La caseta arriscada

La caseta arriscada

 

por Juan Ignacio Cuesta
1. La caseta arriscada

Hablar de los rincones íntimos de esa sierra a la que, según unos, los romanos llamaron aquae dīrāma o, según otros, los árabes conocieron como wādī-r-raml, puede hacerse desde distintas sensibilidades. La más primaria, la eminentemente telúrica, será que la propia de quienes sientan hacia ella una relación materno filial. Quienes lo hagan desde el positivismo científico, habrán de reconocer que se encuentran ante un espacio prodigioso modelado en el tiempo por fuerzas titánicas de difícil imaginación, en un tiempo en que no hubo testigos humanos, hoy un espectáculo in perpetuum mobile. De la paleta del artista plástico brotarán las enigmáticas fuerzas que crearán la alquimia del más abigarrado cromatismo a plasmar en papeles, lienzos, chapas, trastos de todo tipo…, ¿quién sabe? Y, por terminar en algún punto cuando hay cientos, hacerlo desde la pasión del caminante, será lo mismo que sentir el más sencillo, pero intenso de los placeres espirituales y estéticos.

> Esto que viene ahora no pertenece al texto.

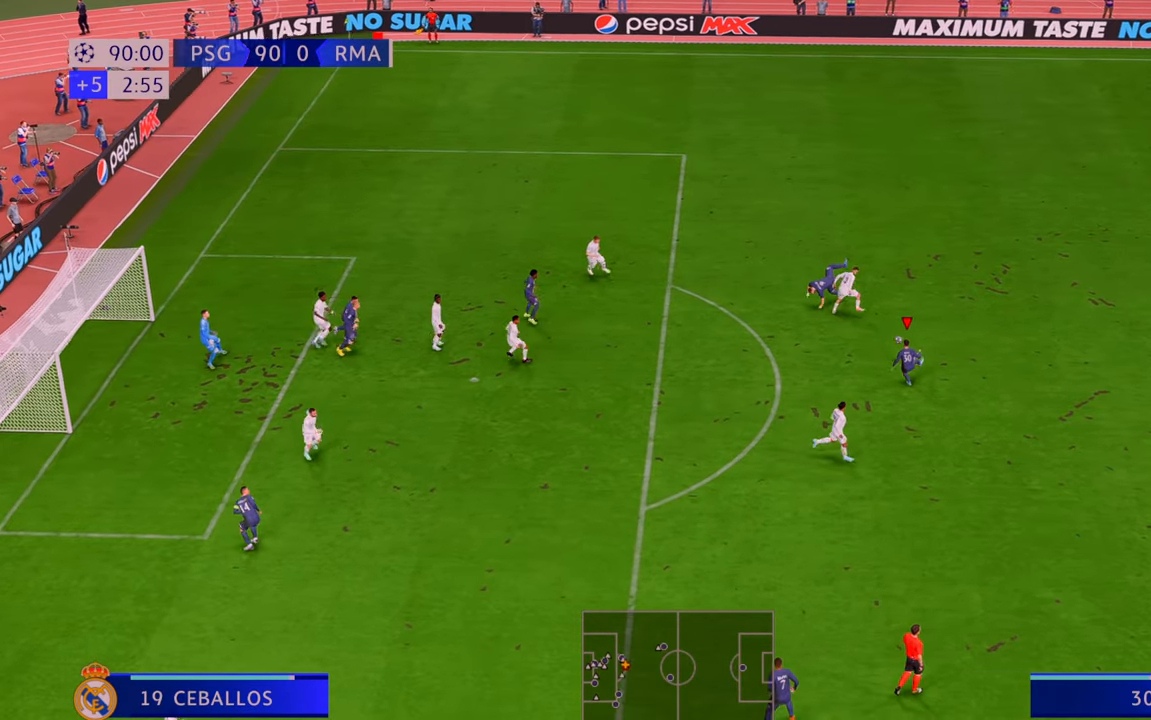
{"buttons": ["R2"], "left_stick": "left", "right_stick": "center", "events": []}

Así suelen ser todas las patrias chicas de los hombres, seamos justos, pero también terruñeros con nuestra Sierra del Guadarrama que, de niño llamé cordillera Carpetana, por aquellos colonizadores que llegaron desde tierras norteñas en busca de hogar.
¿Por dónde empezar? ¿Cuál será para el escritor el lugar perfecto para iniciar esta andadura que quisiera fuera larga y prolífica? ¿Dónde nació ese impulso que hoy se plasma en estas líneas? Pues en mi caso concreto, junto a esa casetilla montaraz, proa del gran galeón que surca las nubes que es el pico Abantos, que los «gurriatos» conocen desde la cuna como Casita del Telégrafo.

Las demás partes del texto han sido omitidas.